UCAN had filed a Motion regarding notice to landowners:

UCAN Motion to Enforce Citizens’ Due Process Rights

The ALJ sent notice that there were 10 days to respond to the Motion, and this is what came in, from two of the parties:

Commerce Energy Facility Permitting response to UCAN Motion to … to…

Applicants’ Response to UCAN Motion

And here is the ALJ, tossing out the Motion:

ALJ Denial of UCAN Motion 2-28-08

What I found interesting about this Order is the distancing from the Environmental Report, interesting to me because I found the Scoping Decision from the Commissioner of Commerce so egregiously limiting. UCAN was complaining about lack of notice for Commerce’s scoping meetings. Here’s what she said in the Order:

Challenges to the development of the Environmental Report are not within the jurisdiction of the Administrative Law Judge. Any such challenge must be reviewed by a declaratory judgment action in the district court. Although the other parties have not challenged the Administrative Law Judge’s jurisdiction to consider UCAN’s claims, jurisdiction may not be waived.
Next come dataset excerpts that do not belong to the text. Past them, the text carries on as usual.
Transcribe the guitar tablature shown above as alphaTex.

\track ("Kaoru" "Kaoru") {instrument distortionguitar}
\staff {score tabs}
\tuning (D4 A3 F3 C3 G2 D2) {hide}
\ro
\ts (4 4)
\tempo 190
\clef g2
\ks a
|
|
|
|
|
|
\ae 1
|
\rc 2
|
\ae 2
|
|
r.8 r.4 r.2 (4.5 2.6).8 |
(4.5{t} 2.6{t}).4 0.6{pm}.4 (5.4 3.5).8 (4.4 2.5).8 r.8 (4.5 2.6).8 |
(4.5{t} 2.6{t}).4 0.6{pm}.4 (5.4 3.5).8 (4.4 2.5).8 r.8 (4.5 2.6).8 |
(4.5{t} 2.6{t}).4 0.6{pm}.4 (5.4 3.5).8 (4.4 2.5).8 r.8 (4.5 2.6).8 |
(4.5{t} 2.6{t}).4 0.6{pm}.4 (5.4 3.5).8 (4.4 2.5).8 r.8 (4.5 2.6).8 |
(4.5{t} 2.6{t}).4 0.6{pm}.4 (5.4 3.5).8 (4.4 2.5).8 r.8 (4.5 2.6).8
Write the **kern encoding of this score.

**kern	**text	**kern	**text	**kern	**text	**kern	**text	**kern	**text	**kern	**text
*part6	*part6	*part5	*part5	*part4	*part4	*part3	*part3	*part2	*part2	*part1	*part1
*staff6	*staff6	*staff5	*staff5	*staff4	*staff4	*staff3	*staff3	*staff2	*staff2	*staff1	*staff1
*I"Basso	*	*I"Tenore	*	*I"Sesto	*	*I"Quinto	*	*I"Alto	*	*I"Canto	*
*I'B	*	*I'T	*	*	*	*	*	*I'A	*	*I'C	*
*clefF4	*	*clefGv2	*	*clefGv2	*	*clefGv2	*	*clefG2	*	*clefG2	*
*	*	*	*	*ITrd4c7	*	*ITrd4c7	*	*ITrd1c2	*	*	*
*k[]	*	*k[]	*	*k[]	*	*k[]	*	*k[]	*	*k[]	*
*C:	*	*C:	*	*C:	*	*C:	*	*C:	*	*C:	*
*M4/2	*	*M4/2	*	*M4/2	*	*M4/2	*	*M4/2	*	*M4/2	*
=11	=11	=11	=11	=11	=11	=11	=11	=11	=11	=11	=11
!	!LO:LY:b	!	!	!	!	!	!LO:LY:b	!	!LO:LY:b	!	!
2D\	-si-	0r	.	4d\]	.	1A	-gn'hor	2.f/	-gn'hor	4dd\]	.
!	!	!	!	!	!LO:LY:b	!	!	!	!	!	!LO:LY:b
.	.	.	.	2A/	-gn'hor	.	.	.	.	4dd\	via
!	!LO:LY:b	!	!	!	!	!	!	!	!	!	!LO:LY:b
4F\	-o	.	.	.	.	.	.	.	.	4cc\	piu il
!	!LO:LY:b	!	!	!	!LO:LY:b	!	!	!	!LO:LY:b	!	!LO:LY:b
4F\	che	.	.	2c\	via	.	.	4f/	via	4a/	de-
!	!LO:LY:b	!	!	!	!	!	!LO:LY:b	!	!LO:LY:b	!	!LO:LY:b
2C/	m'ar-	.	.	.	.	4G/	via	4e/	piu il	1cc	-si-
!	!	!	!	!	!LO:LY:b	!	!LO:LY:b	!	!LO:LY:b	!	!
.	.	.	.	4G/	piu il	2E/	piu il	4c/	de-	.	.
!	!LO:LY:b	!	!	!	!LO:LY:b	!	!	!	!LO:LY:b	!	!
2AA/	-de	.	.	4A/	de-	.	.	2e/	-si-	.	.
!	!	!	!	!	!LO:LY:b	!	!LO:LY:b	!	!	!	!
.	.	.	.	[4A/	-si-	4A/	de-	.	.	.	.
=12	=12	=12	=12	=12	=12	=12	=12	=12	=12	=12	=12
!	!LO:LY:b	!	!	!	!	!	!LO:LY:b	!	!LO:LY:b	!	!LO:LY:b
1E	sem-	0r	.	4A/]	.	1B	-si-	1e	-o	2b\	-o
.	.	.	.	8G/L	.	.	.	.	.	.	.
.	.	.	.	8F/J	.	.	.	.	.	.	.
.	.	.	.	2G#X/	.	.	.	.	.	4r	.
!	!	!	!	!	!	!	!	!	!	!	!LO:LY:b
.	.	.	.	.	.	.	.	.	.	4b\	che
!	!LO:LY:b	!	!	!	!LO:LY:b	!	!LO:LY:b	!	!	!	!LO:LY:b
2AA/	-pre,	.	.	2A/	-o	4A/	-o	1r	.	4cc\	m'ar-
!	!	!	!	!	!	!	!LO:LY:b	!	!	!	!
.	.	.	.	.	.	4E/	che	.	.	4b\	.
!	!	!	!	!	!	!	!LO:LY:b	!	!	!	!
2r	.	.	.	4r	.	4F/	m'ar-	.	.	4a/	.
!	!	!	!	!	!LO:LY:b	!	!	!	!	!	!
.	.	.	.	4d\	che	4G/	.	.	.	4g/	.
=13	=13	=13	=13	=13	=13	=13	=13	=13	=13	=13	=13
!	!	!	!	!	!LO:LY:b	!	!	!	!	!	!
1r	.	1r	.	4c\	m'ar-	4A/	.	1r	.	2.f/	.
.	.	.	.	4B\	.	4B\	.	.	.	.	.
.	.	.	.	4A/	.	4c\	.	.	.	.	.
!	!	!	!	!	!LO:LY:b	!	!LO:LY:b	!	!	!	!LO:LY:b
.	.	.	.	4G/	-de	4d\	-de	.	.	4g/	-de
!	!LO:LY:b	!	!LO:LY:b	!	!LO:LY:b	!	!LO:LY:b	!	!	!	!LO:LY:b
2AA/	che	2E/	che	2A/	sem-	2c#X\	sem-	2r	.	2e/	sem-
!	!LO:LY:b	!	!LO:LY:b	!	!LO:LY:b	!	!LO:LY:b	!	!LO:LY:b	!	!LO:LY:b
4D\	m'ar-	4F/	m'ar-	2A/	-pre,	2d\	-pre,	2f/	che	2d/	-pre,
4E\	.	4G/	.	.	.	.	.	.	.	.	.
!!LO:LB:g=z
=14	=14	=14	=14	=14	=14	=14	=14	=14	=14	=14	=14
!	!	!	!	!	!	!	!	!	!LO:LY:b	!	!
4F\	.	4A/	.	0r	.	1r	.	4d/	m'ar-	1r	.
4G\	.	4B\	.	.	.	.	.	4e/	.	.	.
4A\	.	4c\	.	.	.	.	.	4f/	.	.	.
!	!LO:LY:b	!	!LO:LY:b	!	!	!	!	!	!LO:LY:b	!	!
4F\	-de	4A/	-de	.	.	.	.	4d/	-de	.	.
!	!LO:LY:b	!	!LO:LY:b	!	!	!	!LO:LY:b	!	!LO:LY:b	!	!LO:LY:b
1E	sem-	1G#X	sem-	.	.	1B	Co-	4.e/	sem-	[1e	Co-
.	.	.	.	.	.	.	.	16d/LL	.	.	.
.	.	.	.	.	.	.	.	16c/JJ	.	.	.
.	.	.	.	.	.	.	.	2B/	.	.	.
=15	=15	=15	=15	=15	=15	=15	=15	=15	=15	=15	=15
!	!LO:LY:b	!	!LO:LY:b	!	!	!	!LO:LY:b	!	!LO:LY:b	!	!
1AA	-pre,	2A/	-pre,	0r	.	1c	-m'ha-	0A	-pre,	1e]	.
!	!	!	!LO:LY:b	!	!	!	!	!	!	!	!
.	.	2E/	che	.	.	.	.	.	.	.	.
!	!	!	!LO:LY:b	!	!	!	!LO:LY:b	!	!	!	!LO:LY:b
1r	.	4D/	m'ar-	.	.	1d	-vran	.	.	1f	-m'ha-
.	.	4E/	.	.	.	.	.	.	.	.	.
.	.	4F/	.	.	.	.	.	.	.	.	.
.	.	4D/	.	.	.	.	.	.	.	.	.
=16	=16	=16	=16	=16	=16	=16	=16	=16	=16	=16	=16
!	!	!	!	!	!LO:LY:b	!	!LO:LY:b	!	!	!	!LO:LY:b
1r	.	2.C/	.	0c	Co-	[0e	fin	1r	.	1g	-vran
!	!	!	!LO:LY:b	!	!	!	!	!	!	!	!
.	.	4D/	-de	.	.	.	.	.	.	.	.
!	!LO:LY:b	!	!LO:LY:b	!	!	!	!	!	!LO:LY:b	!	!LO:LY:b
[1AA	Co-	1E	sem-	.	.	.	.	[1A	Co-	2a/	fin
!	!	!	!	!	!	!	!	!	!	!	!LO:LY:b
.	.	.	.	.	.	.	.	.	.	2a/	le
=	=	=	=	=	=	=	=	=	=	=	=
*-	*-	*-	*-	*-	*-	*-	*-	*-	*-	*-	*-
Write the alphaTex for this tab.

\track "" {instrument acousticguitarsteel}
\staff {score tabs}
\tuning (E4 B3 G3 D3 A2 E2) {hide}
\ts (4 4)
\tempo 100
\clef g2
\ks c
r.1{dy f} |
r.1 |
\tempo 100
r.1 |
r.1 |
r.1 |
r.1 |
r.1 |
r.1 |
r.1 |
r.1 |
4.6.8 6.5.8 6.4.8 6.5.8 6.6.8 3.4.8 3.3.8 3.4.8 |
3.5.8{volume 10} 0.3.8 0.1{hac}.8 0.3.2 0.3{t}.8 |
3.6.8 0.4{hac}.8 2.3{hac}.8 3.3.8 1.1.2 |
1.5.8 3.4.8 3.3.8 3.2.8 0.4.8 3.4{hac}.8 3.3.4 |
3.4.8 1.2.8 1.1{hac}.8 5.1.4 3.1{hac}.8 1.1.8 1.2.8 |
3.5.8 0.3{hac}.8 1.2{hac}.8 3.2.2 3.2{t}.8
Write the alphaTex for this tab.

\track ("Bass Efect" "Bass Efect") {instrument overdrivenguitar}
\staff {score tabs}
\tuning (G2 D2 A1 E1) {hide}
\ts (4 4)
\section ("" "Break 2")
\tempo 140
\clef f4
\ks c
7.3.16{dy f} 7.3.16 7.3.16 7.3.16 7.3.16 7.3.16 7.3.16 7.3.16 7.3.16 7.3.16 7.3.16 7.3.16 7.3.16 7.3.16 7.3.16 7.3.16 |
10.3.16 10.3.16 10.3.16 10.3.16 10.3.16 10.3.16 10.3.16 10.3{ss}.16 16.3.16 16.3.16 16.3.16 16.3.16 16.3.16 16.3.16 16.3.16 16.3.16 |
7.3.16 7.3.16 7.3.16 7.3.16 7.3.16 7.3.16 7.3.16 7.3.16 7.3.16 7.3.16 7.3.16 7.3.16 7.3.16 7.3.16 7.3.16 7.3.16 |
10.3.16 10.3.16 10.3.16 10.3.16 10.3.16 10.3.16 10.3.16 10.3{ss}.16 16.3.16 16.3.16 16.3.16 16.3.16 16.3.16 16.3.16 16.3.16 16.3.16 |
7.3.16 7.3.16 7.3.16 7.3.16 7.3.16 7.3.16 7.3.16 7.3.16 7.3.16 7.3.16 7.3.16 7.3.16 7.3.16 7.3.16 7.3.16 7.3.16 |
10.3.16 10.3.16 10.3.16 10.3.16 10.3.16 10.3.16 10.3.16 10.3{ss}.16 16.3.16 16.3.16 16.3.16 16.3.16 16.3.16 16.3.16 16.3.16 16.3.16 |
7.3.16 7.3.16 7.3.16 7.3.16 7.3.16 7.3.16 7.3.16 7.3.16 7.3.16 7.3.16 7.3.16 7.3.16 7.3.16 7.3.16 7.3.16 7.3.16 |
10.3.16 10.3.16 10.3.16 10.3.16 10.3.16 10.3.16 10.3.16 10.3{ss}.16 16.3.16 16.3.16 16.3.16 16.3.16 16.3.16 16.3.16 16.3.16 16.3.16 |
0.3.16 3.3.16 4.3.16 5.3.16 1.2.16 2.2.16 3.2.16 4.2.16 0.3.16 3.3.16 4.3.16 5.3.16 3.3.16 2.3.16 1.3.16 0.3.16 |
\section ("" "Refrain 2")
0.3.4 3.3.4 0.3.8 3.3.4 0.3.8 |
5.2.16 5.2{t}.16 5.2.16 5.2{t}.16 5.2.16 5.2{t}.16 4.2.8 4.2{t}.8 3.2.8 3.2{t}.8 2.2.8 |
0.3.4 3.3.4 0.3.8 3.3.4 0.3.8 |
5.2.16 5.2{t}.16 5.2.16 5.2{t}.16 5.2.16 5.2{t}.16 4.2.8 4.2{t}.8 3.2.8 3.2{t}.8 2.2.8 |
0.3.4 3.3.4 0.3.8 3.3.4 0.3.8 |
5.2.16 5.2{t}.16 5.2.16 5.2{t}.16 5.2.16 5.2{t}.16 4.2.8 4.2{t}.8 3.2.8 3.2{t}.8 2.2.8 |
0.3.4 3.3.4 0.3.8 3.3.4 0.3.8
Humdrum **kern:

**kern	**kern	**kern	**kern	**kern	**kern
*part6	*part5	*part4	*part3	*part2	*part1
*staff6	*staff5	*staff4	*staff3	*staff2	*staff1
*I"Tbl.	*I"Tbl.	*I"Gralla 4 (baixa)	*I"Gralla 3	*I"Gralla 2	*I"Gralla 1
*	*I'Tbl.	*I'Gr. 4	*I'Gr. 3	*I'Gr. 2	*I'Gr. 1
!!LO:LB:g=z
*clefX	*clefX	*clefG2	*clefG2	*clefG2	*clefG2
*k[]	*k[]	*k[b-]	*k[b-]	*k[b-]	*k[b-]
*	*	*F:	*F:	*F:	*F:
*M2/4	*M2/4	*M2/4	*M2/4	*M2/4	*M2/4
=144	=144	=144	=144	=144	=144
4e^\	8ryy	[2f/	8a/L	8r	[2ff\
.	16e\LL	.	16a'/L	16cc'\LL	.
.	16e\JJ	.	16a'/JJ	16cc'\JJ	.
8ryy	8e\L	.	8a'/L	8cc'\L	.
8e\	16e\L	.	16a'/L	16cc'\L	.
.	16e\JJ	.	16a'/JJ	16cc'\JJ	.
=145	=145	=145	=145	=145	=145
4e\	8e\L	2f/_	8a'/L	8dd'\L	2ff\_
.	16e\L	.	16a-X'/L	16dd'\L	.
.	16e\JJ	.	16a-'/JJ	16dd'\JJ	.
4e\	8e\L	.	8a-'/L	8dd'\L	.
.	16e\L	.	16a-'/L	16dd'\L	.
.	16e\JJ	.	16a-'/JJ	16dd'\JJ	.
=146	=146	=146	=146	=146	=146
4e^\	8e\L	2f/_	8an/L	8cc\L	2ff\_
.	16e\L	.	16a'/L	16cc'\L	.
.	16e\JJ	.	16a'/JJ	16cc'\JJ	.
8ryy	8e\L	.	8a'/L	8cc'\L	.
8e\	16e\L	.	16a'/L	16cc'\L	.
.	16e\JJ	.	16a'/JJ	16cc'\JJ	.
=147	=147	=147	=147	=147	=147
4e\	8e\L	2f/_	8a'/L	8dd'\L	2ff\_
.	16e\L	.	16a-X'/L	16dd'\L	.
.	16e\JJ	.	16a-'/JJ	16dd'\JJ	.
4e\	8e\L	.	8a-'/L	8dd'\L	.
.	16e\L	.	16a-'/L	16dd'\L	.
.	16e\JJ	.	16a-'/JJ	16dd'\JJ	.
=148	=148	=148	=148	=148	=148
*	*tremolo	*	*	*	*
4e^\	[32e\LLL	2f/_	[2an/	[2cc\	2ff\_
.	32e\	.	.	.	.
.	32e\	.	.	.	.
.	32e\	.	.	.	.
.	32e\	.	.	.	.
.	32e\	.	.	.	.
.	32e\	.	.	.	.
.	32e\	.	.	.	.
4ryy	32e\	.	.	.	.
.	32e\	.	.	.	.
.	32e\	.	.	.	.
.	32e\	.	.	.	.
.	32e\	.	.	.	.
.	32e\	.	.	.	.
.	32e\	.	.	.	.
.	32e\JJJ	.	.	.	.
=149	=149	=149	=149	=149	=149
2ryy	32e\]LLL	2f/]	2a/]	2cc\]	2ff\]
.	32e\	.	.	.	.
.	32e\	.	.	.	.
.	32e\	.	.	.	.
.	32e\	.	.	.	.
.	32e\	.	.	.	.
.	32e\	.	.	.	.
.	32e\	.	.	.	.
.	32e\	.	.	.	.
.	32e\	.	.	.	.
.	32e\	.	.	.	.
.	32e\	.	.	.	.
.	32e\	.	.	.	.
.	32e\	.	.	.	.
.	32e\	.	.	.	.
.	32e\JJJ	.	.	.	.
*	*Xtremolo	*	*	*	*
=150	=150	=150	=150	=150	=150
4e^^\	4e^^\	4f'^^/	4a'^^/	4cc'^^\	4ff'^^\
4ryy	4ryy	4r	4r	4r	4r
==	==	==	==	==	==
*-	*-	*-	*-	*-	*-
In the judicial context, “jurisdiction” refers to “[t]he legal power and authority of a court to make a decision.” Subject-matter jurisdiction “involves a court’s authority to decide a particular class of actions and its authority to decide the particular questions before it.” This concept goes to the heart of a court’s legal authority to decide a case, and unlike personal jurisdiction, the court cannot acquire subject-matter jurisdiction “either by waiver or consent.”

The Administrative Law Judge has no role to play in the scoping of the Environmental Report or its development and UCAN’s objections are not properly raised in this proceeding. The Commissioner of Commerce has the authority to develop the Environmental Report and has not requested the assistance of the Administrative Law Judge, nor does the Administrative Law Judge have independent authority to oversee the scoping and preparation of the Report. Once the Report is complete, it must be offered into the record of the certificate of need proceeding. At that point, it will be considered as part of the evidence that contributes to the recommendation concerning the certificate of need. At hearing, the parties are free to argue that the preparation or scope of the report was inadequate, and such evidence may affect the weight that the Report is given. The parties may also argue that the report fails to address the issues identified by the Commissioner of Commerce in the decision issued pursuant to Minn. R. 7849.7050, subp 7, and may assert that the Commission should order the Report to be supplemented. The Administrative Law Judge may address those issues in findings, conclusions and recommendations to the Commission.